> **Kaynaktan Alıntı**:
-*-

HAFİYELER KELLE AVINDA
Osmanlı idaresi, zaman içinde gövdesindeki kurt misali, devlet yönetimindeki casusların da farkına varır. Ancak artık güç onların elindedir. Sistem onlar için üretmekte ve yok etmektedir.
Bu çevrelerin de desteği ile iktidar olan Mustafa Reşid Paşa acı da olsa şunları söyler:
- "Bir vezir memleketin iyiliği için çalıştığı vakit, yabancı ajanlar ustalıkla onun rakiplerinin etrafını sarıyor. Bir yandan kıskançlıklarını tahrik ederek, öte yandan da Sultan nezninde bir sürü entrika ile ruhunda bin türlü şüphe yaratıyorlar idi."

-*-

> **Yapılacak İş**:
Hafiyeler konulu metinden "HAFİYELER KELLE AVINDA" sözleriyle başlayıp "ve yok etmektedir." sözlerine kadar, bu sözler de dahil olmak üzere, bölümü hiçbir değişiklik yapmadan çıkarınız.

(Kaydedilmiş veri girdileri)
-*-

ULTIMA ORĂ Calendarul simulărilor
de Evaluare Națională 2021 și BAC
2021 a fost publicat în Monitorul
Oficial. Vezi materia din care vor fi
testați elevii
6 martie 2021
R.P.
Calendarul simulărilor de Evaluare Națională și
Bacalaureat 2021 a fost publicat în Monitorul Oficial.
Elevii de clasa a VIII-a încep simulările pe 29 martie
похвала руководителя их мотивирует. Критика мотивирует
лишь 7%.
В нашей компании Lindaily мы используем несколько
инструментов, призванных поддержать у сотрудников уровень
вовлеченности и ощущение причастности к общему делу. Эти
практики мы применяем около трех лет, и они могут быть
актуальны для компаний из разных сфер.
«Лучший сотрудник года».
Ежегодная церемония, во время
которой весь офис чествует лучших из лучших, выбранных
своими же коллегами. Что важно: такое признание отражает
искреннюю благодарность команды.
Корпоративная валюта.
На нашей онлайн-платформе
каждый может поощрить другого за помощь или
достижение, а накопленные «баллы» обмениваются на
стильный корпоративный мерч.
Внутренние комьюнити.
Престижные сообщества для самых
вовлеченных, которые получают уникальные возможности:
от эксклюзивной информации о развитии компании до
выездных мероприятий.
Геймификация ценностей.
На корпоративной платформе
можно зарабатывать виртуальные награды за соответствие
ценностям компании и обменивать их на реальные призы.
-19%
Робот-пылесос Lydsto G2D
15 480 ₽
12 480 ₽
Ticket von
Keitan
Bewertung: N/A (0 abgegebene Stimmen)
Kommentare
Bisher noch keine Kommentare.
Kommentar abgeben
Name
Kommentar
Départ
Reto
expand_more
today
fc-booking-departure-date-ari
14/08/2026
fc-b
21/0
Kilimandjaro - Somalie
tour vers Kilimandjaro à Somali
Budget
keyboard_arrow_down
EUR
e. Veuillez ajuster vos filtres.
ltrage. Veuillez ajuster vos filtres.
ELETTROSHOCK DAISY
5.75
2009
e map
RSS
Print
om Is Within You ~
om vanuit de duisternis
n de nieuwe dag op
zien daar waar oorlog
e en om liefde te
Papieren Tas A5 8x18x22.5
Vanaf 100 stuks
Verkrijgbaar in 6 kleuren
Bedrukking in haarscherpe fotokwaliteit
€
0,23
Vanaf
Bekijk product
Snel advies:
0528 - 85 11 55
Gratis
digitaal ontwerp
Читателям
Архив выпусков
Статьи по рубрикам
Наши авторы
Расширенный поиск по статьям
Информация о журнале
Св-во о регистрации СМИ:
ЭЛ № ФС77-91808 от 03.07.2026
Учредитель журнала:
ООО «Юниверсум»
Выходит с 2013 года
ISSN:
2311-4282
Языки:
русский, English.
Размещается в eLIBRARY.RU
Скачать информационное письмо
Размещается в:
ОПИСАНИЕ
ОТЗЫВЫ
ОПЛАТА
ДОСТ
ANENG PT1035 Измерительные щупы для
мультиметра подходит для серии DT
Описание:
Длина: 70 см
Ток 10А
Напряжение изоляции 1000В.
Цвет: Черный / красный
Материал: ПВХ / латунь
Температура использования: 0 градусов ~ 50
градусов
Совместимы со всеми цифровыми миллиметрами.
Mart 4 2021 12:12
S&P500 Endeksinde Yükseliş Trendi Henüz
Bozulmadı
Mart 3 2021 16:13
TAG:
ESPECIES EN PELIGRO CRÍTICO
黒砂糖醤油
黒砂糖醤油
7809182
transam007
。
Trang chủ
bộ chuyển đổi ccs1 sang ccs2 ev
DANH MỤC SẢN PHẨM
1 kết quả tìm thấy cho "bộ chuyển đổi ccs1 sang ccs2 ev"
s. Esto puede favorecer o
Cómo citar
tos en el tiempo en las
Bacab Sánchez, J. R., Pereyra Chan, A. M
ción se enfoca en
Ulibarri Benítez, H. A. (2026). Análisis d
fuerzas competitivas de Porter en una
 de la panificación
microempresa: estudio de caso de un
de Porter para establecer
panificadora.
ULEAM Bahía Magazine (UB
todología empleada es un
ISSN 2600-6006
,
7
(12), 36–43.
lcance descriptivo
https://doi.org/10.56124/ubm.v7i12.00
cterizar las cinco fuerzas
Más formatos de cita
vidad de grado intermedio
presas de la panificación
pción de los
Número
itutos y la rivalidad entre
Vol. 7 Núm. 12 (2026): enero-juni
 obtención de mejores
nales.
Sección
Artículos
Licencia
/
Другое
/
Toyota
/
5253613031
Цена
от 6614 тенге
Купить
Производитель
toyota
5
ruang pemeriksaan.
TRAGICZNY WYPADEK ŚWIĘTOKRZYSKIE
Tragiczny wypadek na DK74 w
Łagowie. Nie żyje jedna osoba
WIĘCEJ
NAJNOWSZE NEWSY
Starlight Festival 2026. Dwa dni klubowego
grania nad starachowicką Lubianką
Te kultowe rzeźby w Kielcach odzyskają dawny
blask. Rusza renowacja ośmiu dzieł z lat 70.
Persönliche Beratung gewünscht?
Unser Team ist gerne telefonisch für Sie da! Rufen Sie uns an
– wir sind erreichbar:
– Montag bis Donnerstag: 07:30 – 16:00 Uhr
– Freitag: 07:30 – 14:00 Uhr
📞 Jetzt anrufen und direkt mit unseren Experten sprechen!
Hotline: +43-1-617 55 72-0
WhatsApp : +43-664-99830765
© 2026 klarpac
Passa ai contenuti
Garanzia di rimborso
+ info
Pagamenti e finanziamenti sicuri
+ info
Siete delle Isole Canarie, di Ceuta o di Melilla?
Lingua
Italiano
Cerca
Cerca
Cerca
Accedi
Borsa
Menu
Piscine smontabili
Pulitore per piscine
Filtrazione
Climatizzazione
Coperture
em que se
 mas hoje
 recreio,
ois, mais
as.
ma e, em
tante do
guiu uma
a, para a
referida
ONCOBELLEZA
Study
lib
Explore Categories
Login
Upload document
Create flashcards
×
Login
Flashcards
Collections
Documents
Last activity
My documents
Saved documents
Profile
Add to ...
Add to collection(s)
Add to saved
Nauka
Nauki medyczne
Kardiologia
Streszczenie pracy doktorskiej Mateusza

-*-

> **Görevin Yanıtı**:
HAFİYELER KELLE AVINDA
Osmanlı idaresi, zaman içinde gövdesindeki kurt misali, devlet yönetimindeki casusların da farkına varır. Ancak artık güç onların elindedir. Sistem onlar için üretmekte ve yok etmektedir.